The transition happens without announcement. One block you are on Delancey, the next you are somewhere that the street signs have Chinese characters alongside the English and the fish are displayed in open crates on the pavement and the restaurants have laminated photographs instead of menus and everything smells of orange peel and char siu and the particular cold of refrigeration units venting onto the sidewalk.

A narrow Chinatown street on a sunny morning — Chinese-language signs and red lanterns on low-rise buildings, a few people on the empty pavement, Financial District towers visible at the far end framed like a painting

We had eaten in Chinatowns in many cities. San Francisco’s, which is performative. Montreal’s, which is genuine but small. Mexico City has no Chinatown, which is one of its few absences. New York’s is different because it is not a district that Chinese immigrants moved into — it is a district that Chinese immigrants built and have maintained for a hundred and fifty years, and the accumulated density of that presence has produced something that functions less like an ethnic neighbourhood and more like a city within a city, with its own logic and its own pace and its own relationship to the grid that surrounds it.

We walked through without stopping. The helicopter was at two-thirty.

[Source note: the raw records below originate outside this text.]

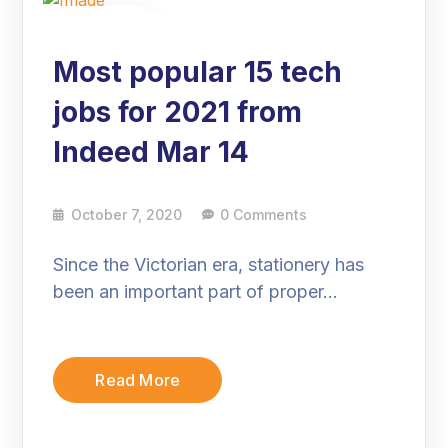
07
Oct
Most popular 15 tech
jobs for 2021 from
Indeed Mar 14
October 7, 2020
0 Comments
Since the Victorian era, stationery has
been an important part of proper…
Read More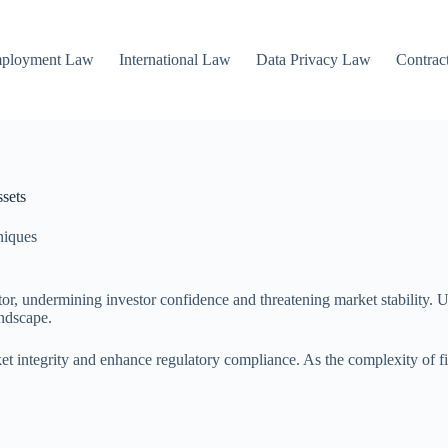
mployment Law
International Law
Data Privacy Law
Contrac
sets
niques
ctor, undermining investor confidence and threatening market stability.
andscape.
et integrity and enhance regulatory compliance. As the complexity of fi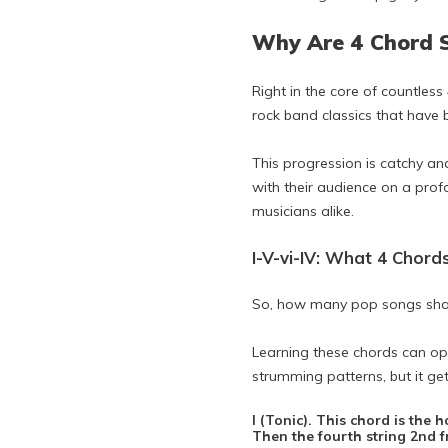
Why Are 4 Chord 
Right in the core of countless
rock band classics that have
This progression is catchy an
with their audience on a prof
musicians alike.
I-V-vi-IV: What 4 Chord
So, how many pop songs sha
Learning these chords can op
strumming patterns, but it get
I (Tonic). This chord is the 
Then the fourth string 2nd fre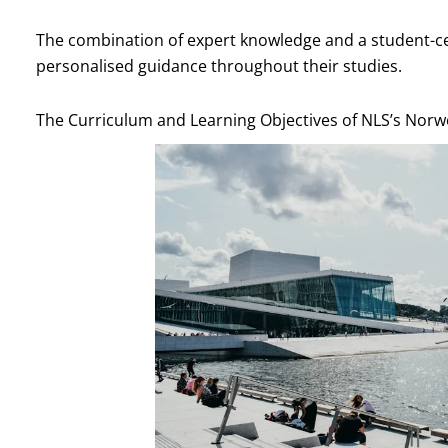
The combination of expert knowledge and a student-ce
personalised guidance throughout their studies.
The Curriculum and Learning Objectives of NLS’s Nor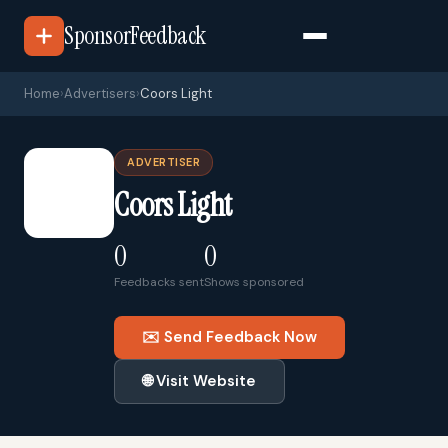
SponsorFeedback
Home
›
Advertisers
›
Coors Light
ADVERTISER
🏢
Coors Light
0
0
Feedbacks sent
Shows sponsored
✉️ Send Feedback Now
🌐 Visit Website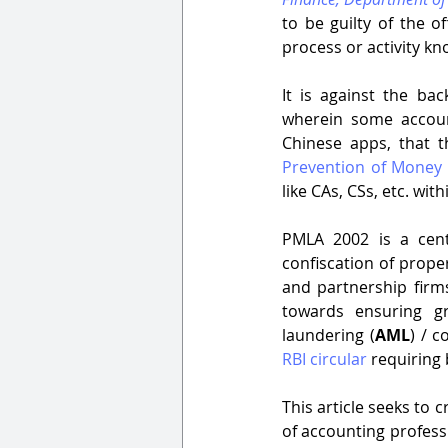
to be guilty of the o
process or activity kn
It is against the ba
wherein some account
Prevention of Money 
like CAs, CSs, etc. with
PMLA 2002 is a centr
confiscation of prope
and partnership firms
towards ensuring g
laundering (
AML
) / c
RBI circular
 requiring
This article seeks to 
of accounting professi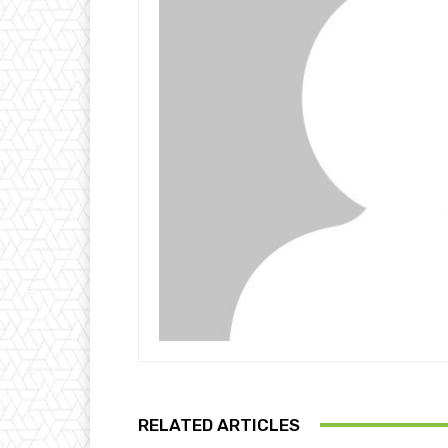
RELATED ARTICLES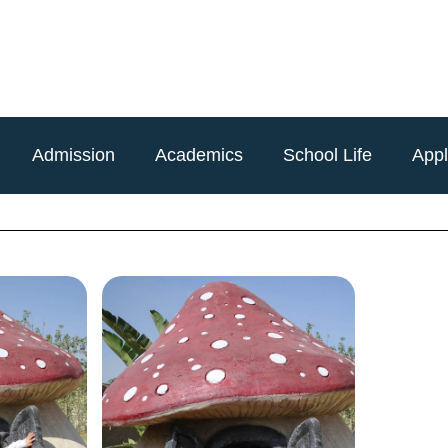
Admission
Academics
School Life
App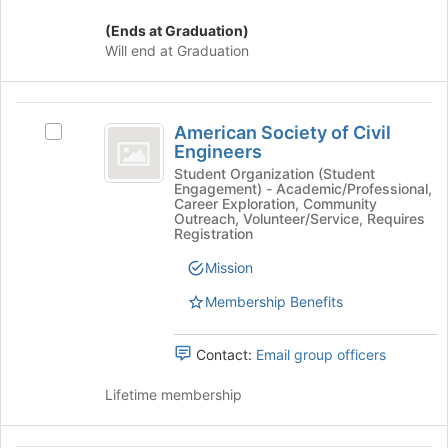
the
(Ends at Graduation)
bottom
Will end at Graduation
of
the
page
American
to
American Society of Civil
Select
register
Society
Engineers
American
for
of
Society
Student Organization (Student
this
Engagement) - Academic/Professional,
of
group
Civil
Career Exploration, Community
Civil
Outreach, Volunteer/Service, Requires
Engineers
Engineers's
Registration
group.
Mission
Select
the
Membership Benefits
group
and
click
Contact:
Email group officers
on
the
Lifetime membership
Join
button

The Brooklyn Bridge and the Waterfront

The Brooklyn Bridge appeared above the roofline on Centre Street — the towers, the cables, the unmistakable silhouette that exists on approximately forty million photographs and has not been diminished by any of them.

The Brooklyn Bridge towers rising above Centre Street traffic — a yellow traffic light in the foreground, trees in leaf on both sides, clouds building behind the stone towers

There are bridges that exist as infrastructure and bridges that exist as monuments. The Brooklyn Bridge is both, and the remarkable thing is that neither function diminishes the other. It carries traffic and it is beautiful. It was finished in 1883 and it looks like it was finished last year. The cables catch the light in a way that suggests they were designed by someone who understood that a bridge is also a piece of public art, which in 1883 was not a common engineering brief.

We did not cross it. We turned west along the waterfront.

South Street Seaport arrives like a surprise gift at the end of a long sentence. The wooden boardwalk, the tall ships, the sudden openness after the compressed streets of Chinatown and the Civic Center. I stood on the pier with a red-hulled tall ship behind me and the Financial District skyline ahead — the same skyline we had seen from the hotel rooftop two nights before, but from water level now, rearranged by the change in angle into something different.

Pierre standing on the wooden boardwalk at South Street Seaport — a red-hulled tall ship moored behind him, the Lower Manhattan skyline including One World Trade stretching across the blue sky

From the gardens at the edge of the pier, the view opened further still — the East River wide and moving, Brooklyn’s skyline on the far bank, the tall ship’s masts cutting the sky, everything green and loud with May light. The kind of view that makes you understand why people have been standing in this exact spot, looking at this exact thing, for three hundred years.

View from the South Street Seaport gardens — a tall ship's masts in the foreground, the East River beyond, Brooklyn's skyline across the water, the harbour garden green in the May light

The helicopter was waiting somewhere north of here, above the Hudson. We left the seaport and walked toward it — which is a story for another page, and a different kind of view entirely.

When to go: May and September, and specifically on foot, from the hotel to the water. The Manhattan Bridge walkway before noon when it is quiet. Chinatown on a weekday morning before the lunch crowds. The South Street Seaport gardens in the late morning before the tourist boats arrive. The walk from Freeman Alley to the seaport is roughly forty minutes at a reasonable pace and considerably longer if you stop for everything worth stopping for, which you should.